Paul Krugman looked to the history books in his Monday column and found “only two eras in economic history that were widely described as ‘depressions’ at the time: the years of deflation and instability that followed the Panic of 1873 and the years of mass unemployment that followed the financial crisis of 1929-31.”
Then he put his cards on the table:
We are now, I fear, in the early stages of a third depression.
Yes, you have my attention.
Krugman predicted that the coming depression would look more like what he called “the Long Depression of the 19th century” than “the Great Depression of the 20th.” He warned that “the cost—to the world economy and, above all, to the millions of lives blighted by the absence of jobs—will nonetheless be immense.” But what really bothered Krugman was how we’re going to get there:
And this third depression will be primarily a failure of policy. Around the world — most recently at last weekend’s deeply discouraging G-20 meeting — governments are obsessing about inflation when the real threat is deflation, preaching the need for belt-tightening when the real problem is inadequate spending.

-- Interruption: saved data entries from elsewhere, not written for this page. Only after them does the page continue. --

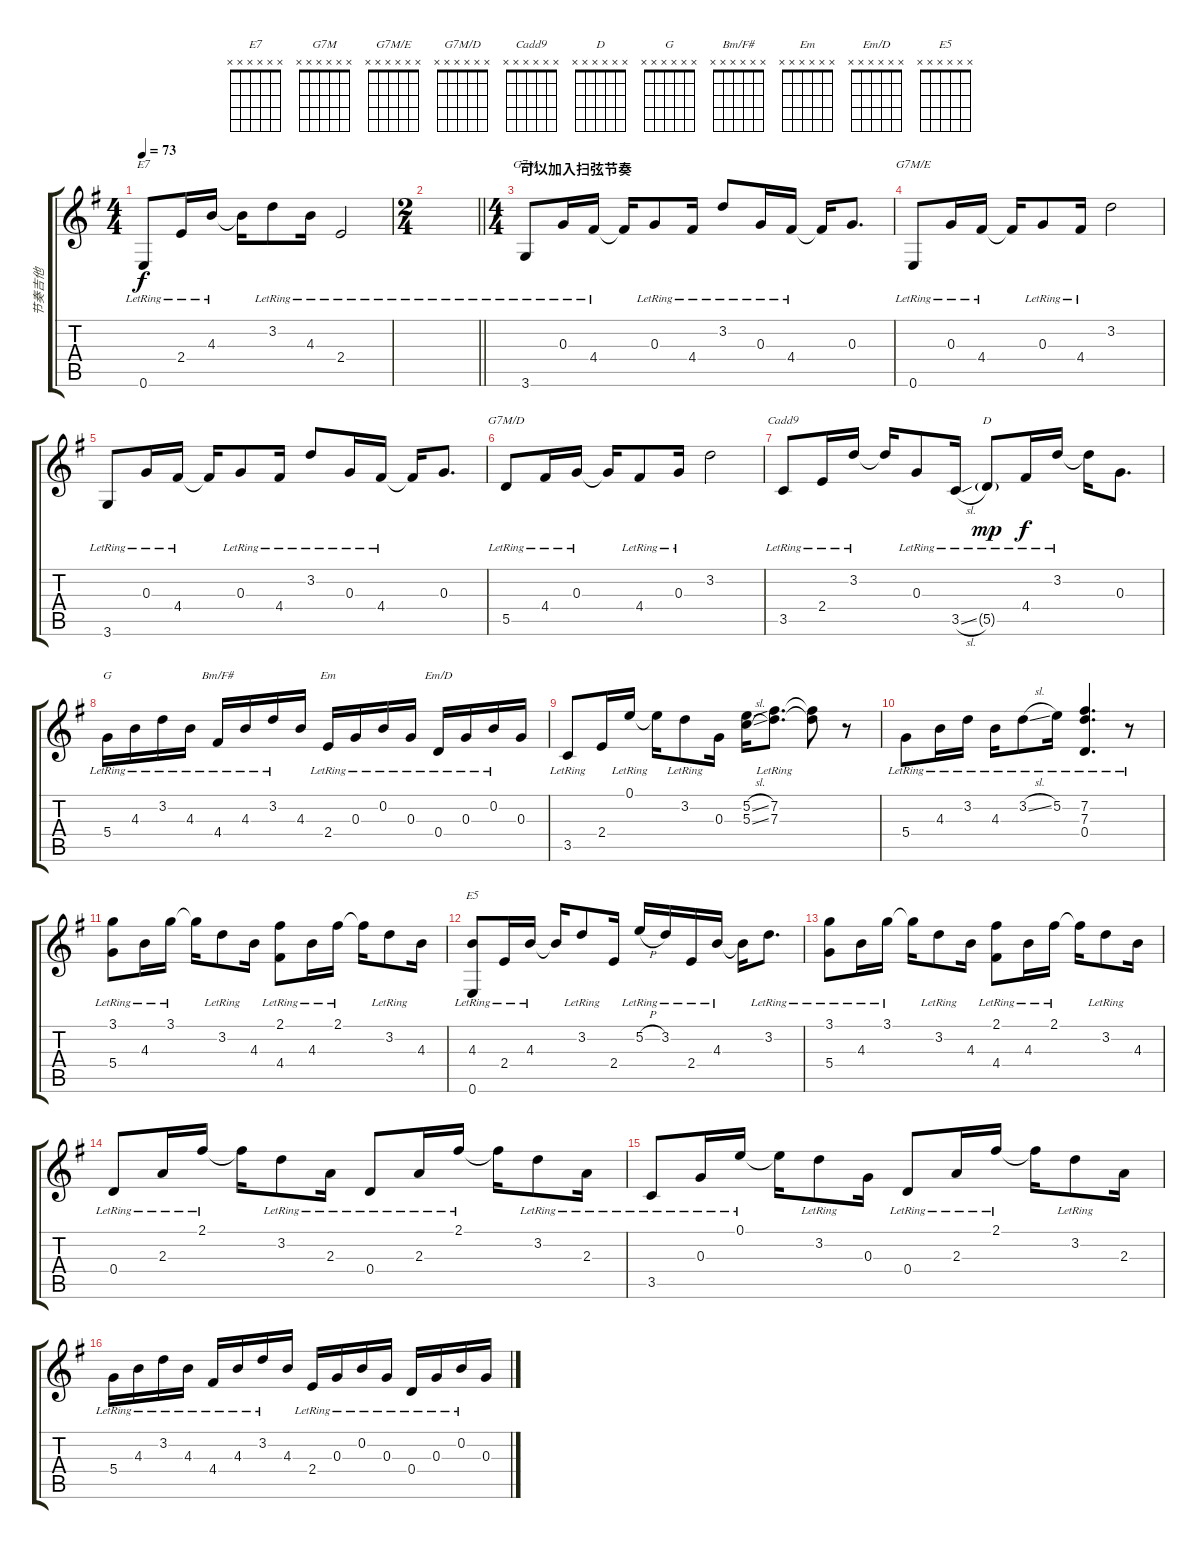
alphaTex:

\track ("节奏吉他" "节奏吉他") {instrument acousticguitarsteel}
\staff {score tabs}
\tuning (E4 B3 G3 D3 A2 E2) {hide}
\chord ("E7" x x x x x x)
\chord ("G7M" x x x x x x)
\chord ("G7M/E" x x x x x x)
\chord ("G7M/D" x x x x x x)
\chord ("Cadd9" x x x x x x)
\chord ("D" x x x x x x)
\chord ("G" x x x x x x)
\chord ("Bm/F#" x x x x x x)
\chord ("Em" x x x x x x)
\chord ("Em/D" x x x x x x)
\chord ("E5" x x x x x x)
\ts (4 4)
\tempo 73
\clef g2
\ks g
0.6{lr}.8{ch "E7" dy f} 2.4{lr}.16 4.3{lr}.16 4.3{t}.16 3.2{lr}.8 4.3{lr}.16 2.4{lr}.2 |
\ts (2 4)
\barLineRight lightlight
|
\ts (4 4)
\section ("" "可以加入扫弦节奏")
3.6{lr}.8{ch "G7M"} 0.3{lr}.16 4.4{lr}.16 4.4{t}.16 0.3{lr}.8 4.4{lr}.16 3.2{lr}.8 0.3{lr}.16 4.4{lr}.16 4.4{t}.16 0.3.8{d} |
0.6{lr}.8{ch "G7M/E"} 0.3{lr}.16 4.4{lr}.16 4.4{t}.16 0.3{lr}.8 4.4{lr}.16 3.2.2 |
3.6{lr}.8 0.3{lr}.16 4.4{lr}.16 4.4{t}.16 0.3{lr}.8 4.4{lr}.16 3.2{lr}.8 0.3{lr}.16 4.4{lr}.16 4.4{t}.16 0.3.8{d} |
5.5{lr}.8{ch "G7M/D"} 4.4{lr}.16 0.3{lr}.16 0.3{t}.16 4.4{lr}.8 0.3{lr}.16 3.2.2 |
3.5{lr}.8{ch "Cadd9"} 2.4{lr}.16 3.2{lr}.16 3.2{t}.16 0.3{lr}.8 3.5{sl lr}.16 5.5{g lr}.8{ch "D" dy mp} 4.4{lr}.16{dy f} 3.2{lr}.16 3.2{t}.16 0.3.8{d} |
5.4{lr}.16{ch "G"} 4.3{lr}.16 3.2{lr}.16 4.3{lr}.16 4.4{lr}.16{ch "Bm/F#"} 4.3{lr}.16 3.2{lr}.16 4.3.16 2.4{lr}.16{ch "Em"} 0.3{lr}.16 0.2{lr}.16 0.3{lr}.16 0.4{lr}.16{ch "Em/D"} 0.3{lr}.16 0.2{lr}.16 0.3.16 |
3.5{lr}.8 2.4.16 0.1{lr}.16 0.1{t}.16 3.2{lr}.8 0.3.16 (5.2{sl} 5.3{sl}).16 (7.2{lr} 7.3{lr}).8{d} (7.2{t} 7.3{t}).8 r.8 |
5.4{lr}.8 4.3{lr}.16 3.2{lr}.16 4.3{lr}.16 3.2{sl lr}.8 5.2{lr}.16 (7.2{lr} 7.3{lr} 0.4{lr}).4{d} r.8 |
(3.1{lr} 5.4{lr}).8 4.3{lr}.16 3.1{lr}.16 3.1{t}.16 3.2{lr}.8 4.3.16 (2.1{lr} 4.4{lr}).8 4.3{lr}.16 2.1{lr}.16 2.1{t}.16 3.2{lr}.8 4.3.16 |
(4.3{lr} 0.6{lr}).8{ch "E5"} 2.4{lr}.16 4.3{lr}.16 4.3{t}.16 3.2{lr}.8 2.4.16 5.2{h lr}.16 3.2{lr}.16 2.4{lr}.16 4.3{lr}.16 4.3{t}.16 3.2{lr}.8{d} |
(3.1{lr} 5.4{lr}).8 4.3{lr}.16 3.1{lr}.16 3.1{t}.16 3.2{lr}.8 4.3.16 (2.1{lr} 4.4{lr}).8 4.3{lr}.16 2.1{lr}.16 2.1{t}.16 3.2{lr}.8 4.3.16 |
0.4{lr}.8 2.3{lr}.16 2.1{lr}.16 2.1{t}.16 3.2{lr}.8 2.3{lr}.16 0.4{lr}.8 2.3{lr}.16 2.1{lr}.16 2.1{t}.16 3.2{lr}.8 2.3{lr}.16 |
3.5{lr}.8 0.3{lr}.16 0.1{lr}.16 0.1{t}.16 3.2{lr}.8 0.3.16 0.4{lr}.8 2.3{lr}.16 2.1{lr}.16 2.1{t}.16 3.2{lr}.8 2.3.16 |
5.4{lr}.16 4.3{lr}.16 3.2{lr}.16 4.3{lr}.16 4.4{lr}.16 4.3{lr}.16 3.2{lr}.16 4.3.16 2.4{lr}.16 0.3{lr}.16 0.2{lr}.16 0.3{lr}.16 0.4{lr}.16 0.3{lr}.16 0.2{lr}.16 0.3.16
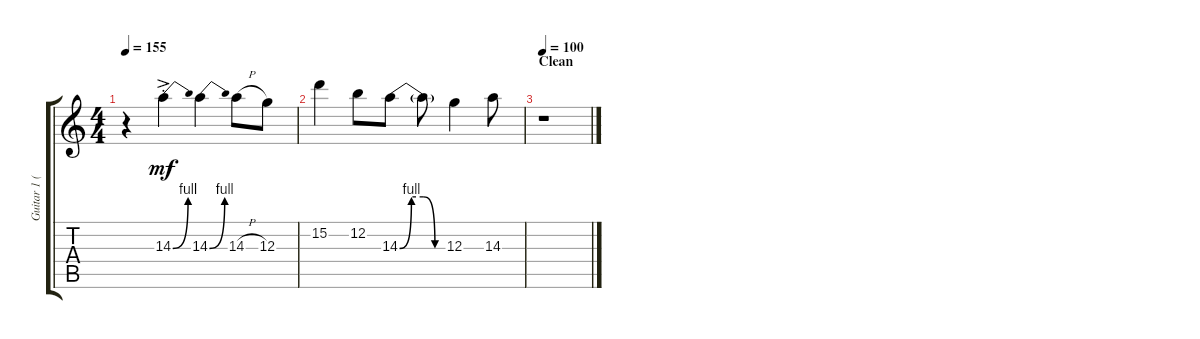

Jared Bernstein, chief economic adviser to Vice President Joseph Biden, also gave voice to depression worries in a Tuesday op-ed in the FT.
His main purpose was to point out the false choice that seems to dominate Washington debates these days, between job growth and deficit reduction.
That’s particularly unfortunate because America’s economy badly needs two policies that critics say pull in opposite directions: more government support for jobs and a credible path toward fiscal sustainability. The good news is that the critics are wrong. In the current economic moment jobs and deficit reduction are friends, not enemies.
Bernstein argues that short-term spending doesn’t add to medium- or long-term debt burdens. Instead, it’s used “to offset a collapse in private demand,” and gets pulled back as the private sector rebounds.
These economic relationships are not unknown, so why is it proving so hard to pass legislation related to temporary jobs measures? One reason may be that members of Congress believe that, since the worst is over, now is the time to hand the growth baton back to the private sector. This is the same mistake made in the late 1930s, when it threw the country back into depression.
It’s interesting that Bernstein is making this argument on the worldly pages of the FT, just days after the president failed to persuade his G-20 colleagues that it was too soon to give up on economic stimulus and start focusing on deficits.
But it’s also clear that the White House is in the midst of a serious domestic political debate. Just look at Bernstein’s closing plea:
Thankfully, we do not have too many moments when unused capacity creates a friendship between growth and deficits. But if we fail to recognise this one, we risk unnecessarily condemning millions of American families to pain that could, should and must be avoided.
Unfortunately, it’s getting easier and easier for the press to see what that pain would look like.
Here’s one example, from the AP in Kentucky:
Gov. Steve Beshear warned Monday that more than 8,000 Kentuckians will stop receiving jobless benefits unless Congress resolves an impasse that is holding up an additional round of federal funding to financially strapped states.
The AP story quotes a woman who lost her job at an Indiana plant that makes filing cabinets and safes a year ago.
“I have never not had a job this long in my life,” she said. “They say the economy is doing better; I don’t see it.”